10.1007/s10238-016-0430-5
Publisher site
See Article on Publisher Site

Abstract

Antiphospholipid antibody syndrome (APS) is an autoimmune acquired thrombophilia characterized by recurrent thrombosis and pregnancy morbidity in the presence of antiphospholipid antibodies (aPL). APS can be primary, if it occurs in the absence of any underlying disease, or secondary, if it is associated with another autoimmune disorder, most commonly systemic lupus erythematosus. The exact pathogenetic mechanism of APS is unknown, but different, not mutually exclusive, models have been proposed to explain how anti-PL autoantibodies might lead to thrombosis and pregnancy morbidity. Diagnosis of APS requires that a patient has both a clinical manifestation (arterial or venous thrombosis and/or pregnancy morbidity) and persistently positive aPL, but the clinical spectrum of the disease encompasses additional manifestations which may affect every organ and cannot be explained exclusively by a prothrombotic state. Treatment for aPL-positive patients is based on the patient’s clinical status, presence of an underlying autoimmune disease, and history of thrombotic events. In case of aPL positivity without previous thrombotic events, the treatment is mainly focused on reduction of additional vascular risk factors, while treatment of patients with definite APS is based on long-term anticoagulation. Pregnancy complications are usually managed with low-dose aspirin in association with low molecular weight heparin. Refractory forms of APS could benefit from adding hydroxychloroquine and/or intravenous immunoglobulin to anticoagulation therapy. Promising novel treatments include anti-B cell monoclonal antibodies, new-generation anticoagulants, and complement cascade inhibitors. The objective of this review paper is to summarize the recent literature on APS from pathogenesis to current therapeutic options.

◇ ◇ ◇ ◇ ◇ ◇ ◇

Exercise tasks
(A) Condense the abstract's paragraph beginning "Antiphospholipid antibody syndrome (APS) is an autoimmune acquired thrombophilia" into a bulleted list that keeps its main facts.
(B) List every treatment that the abstract calls a promising novel treatment for APS.

Data section
◇ ◇ ◇ ◇ ◇ ◇ ◇

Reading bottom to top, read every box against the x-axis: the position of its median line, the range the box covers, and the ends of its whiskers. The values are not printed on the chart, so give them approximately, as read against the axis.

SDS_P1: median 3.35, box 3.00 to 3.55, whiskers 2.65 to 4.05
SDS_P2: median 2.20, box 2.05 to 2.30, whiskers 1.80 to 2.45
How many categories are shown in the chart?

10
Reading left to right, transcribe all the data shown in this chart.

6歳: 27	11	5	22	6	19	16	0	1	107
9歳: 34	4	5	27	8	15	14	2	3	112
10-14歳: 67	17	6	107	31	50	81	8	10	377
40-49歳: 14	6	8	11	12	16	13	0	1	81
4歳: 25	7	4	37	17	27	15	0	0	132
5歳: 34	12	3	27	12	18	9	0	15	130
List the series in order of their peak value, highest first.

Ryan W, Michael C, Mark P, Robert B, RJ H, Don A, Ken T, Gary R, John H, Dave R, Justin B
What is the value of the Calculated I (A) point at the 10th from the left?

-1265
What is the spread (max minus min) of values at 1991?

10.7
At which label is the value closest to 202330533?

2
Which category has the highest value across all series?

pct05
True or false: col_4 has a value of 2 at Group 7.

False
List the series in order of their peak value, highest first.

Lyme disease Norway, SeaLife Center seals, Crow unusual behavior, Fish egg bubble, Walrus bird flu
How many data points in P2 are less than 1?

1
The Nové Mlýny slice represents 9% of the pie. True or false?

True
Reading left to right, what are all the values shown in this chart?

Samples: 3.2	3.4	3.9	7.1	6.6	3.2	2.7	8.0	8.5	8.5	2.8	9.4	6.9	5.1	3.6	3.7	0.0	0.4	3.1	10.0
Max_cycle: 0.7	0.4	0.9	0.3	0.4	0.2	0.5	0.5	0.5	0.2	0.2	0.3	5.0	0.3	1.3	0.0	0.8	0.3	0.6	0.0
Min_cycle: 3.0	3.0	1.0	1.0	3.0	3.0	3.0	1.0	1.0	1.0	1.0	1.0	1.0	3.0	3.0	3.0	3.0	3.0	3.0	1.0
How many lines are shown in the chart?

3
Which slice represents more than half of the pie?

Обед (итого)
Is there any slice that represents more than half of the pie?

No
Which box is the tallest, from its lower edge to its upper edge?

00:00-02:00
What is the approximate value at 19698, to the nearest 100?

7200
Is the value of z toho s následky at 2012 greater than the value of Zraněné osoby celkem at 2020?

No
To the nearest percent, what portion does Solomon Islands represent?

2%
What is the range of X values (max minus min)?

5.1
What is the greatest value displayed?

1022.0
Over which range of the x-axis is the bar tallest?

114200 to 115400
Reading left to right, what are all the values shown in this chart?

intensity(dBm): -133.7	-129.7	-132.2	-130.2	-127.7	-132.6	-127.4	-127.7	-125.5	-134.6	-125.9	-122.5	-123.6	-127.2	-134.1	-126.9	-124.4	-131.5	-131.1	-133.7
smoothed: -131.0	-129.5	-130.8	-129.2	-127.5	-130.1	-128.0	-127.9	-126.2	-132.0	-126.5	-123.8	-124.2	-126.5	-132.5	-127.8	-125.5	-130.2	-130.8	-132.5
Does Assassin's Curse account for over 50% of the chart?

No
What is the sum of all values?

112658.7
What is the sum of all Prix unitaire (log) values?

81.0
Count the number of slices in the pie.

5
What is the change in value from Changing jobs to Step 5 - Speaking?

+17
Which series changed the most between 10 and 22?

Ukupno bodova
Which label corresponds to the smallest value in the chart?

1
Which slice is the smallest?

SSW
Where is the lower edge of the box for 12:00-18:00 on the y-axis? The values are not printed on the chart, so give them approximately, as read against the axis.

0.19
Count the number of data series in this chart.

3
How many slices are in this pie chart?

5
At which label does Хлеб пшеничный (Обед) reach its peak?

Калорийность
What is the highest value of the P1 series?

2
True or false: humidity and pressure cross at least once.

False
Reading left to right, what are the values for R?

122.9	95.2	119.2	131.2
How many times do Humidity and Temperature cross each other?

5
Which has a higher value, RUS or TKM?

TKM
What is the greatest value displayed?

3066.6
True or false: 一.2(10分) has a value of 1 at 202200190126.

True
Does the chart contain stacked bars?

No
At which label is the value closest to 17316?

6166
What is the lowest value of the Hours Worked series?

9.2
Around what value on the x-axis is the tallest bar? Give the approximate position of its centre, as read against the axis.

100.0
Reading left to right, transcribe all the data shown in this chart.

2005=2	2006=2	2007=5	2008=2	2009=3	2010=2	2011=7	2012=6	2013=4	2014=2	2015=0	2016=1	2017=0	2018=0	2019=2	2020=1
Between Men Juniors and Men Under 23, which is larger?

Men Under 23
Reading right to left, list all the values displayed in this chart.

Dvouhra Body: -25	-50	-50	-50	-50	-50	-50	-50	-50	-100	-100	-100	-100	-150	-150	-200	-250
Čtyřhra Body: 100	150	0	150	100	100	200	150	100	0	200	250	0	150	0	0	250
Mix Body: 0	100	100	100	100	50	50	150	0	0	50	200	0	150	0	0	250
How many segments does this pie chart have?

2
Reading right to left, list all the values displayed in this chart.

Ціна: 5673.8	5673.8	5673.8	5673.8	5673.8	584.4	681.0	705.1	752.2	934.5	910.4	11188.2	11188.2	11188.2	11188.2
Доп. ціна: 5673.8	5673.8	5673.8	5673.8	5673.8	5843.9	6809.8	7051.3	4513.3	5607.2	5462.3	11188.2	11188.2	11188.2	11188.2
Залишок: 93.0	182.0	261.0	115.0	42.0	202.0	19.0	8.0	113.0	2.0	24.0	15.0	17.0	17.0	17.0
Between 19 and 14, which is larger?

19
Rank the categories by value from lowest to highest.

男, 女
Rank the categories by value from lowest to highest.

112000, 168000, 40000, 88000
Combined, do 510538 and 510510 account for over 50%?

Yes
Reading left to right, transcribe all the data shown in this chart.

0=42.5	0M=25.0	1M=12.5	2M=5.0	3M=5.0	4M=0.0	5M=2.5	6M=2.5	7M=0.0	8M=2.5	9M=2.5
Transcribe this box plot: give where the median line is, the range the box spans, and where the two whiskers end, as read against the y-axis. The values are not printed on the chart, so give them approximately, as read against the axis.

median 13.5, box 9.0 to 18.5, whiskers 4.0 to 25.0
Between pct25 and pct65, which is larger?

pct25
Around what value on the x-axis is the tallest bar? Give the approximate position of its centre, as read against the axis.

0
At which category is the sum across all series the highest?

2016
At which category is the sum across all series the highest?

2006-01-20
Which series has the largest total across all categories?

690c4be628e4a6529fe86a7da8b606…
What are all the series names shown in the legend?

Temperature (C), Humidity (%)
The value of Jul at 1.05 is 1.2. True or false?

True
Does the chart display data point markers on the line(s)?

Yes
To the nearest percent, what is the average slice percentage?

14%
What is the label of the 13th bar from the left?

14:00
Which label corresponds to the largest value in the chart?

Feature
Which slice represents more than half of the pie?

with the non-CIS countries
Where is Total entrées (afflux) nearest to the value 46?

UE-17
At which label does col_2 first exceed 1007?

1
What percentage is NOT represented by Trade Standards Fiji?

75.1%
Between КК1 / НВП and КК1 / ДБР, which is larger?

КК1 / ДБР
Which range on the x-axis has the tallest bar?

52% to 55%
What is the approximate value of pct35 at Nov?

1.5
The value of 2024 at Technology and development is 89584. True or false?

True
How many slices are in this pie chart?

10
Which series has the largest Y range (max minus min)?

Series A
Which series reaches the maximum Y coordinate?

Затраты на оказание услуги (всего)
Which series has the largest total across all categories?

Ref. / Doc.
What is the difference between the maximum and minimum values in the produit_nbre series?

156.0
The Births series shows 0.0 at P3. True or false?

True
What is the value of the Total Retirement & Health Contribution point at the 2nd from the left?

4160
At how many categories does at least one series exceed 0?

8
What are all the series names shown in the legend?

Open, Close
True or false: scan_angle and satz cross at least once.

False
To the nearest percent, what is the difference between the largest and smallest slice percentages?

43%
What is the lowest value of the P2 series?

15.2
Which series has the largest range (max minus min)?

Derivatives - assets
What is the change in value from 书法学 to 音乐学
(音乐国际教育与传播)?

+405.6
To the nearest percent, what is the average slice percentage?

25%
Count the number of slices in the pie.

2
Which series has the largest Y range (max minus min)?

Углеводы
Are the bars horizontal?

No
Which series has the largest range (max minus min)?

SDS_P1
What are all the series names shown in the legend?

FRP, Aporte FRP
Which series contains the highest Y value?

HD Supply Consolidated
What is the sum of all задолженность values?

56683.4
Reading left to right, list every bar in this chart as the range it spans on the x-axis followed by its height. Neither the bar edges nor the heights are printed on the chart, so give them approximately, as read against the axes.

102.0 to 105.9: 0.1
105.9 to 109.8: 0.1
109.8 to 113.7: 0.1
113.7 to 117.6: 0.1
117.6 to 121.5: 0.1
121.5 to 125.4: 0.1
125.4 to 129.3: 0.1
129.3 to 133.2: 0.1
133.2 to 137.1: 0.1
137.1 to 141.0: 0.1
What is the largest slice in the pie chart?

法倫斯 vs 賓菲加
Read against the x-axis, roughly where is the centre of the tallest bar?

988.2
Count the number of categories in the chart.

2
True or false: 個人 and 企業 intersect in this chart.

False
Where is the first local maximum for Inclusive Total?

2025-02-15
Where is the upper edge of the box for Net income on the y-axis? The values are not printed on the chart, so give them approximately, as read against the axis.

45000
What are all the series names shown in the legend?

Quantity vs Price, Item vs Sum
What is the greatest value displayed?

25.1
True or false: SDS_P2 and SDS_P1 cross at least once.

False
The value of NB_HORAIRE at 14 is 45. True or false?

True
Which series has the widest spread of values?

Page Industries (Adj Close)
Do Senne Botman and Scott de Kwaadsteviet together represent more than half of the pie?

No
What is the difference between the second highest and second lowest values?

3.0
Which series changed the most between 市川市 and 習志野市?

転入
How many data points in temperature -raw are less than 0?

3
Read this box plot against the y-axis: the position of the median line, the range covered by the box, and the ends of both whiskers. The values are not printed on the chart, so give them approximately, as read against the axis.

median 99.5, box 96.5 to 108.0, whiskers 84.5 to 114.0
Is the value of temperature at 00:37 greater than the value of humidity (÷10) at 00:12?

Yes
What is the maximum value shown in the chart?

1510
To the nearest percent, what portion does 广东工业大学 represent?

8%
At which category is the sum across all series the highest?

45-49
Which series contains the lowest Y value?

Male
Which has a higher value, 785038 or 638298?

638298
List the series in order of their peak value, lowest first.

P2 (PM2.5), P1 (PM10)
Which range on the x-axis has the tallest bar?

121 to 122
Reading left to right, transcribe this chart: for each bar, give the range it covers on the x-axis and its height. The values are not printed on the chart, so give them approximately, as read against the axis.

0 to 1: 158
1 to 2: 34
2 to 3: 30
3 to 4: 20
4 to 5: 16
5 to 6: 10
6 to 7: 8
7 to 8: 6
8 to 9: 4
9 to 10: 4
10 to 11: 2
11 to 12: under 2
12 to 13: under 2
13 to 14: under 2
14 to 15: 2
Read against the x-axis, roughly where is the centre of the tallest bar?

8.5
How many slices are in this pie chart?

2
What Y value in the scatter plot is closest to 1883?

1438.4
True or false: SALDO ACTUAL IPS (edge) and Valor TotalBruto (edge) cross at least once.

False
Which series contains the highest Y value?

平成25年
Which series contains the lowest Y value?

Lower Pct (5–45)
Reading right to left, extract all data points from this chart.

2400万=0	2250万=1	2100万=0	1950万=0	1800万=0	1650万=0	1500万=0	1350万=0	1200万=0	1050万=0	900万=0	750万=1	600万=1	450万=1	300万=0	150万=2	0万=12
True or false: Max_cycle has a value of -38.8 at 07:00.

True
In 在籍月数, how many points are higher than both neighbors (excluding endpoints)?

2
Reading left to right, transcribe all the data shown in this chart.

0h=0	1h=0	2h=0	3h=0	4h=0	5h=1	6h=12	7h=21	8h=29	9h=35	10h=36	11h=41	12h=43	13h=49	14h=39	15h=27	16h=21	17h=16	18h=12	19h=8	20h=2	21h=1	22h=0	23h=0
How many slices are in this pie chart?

◇ ◇ ◇ ◇ ◇ ◇ ◇

Response list
(A)
- APS is an autoimmune acquired thrombophilia marked by recurrent thrombosis and pregnancy morbidity in the presence of antiphospholipid antibodies (aPL).
- It is primary when no underlying disease exists, or secondary when linked to another autoimmune disorder, most often systemic lupus erythematosus.
- Its exact pathogenesis is unknown, though several models that do not exclude one another have been proposed.
- Diagnosis requires a clinical manifestation (arterial or venous thrombosis and/or pregnancy morbidity) plus persistently positive aPL. The disease can also affect every organ in ways a prothrombotic state alone does not explain.
- Treatment depends on clinical status, any underlying autoimmune disease, and thrombotic history:
  - aPL positivity without prior thrombosis: reduce other vascular risk factors.
  - Definite APS: long-term anticoagulation.
  - Pregnancy complications: low-dose aspirin with low molecular weight heparin.
  - Refractory APS: add hydroxychloroquine and/or intravenous immunoglobulin to anticoagulation.
- Promising novel treatments include anti-B cell monoclonal antibodies, new-generation anticoagulants, and complement cascade inhibitors.
- The review summarizes recent literature on APS, from pathogenesis to current therapy.

(B)
- Anti-B cell monoclonal antibodies
- New-generation anticoagulants
- Complement cascade inhibitors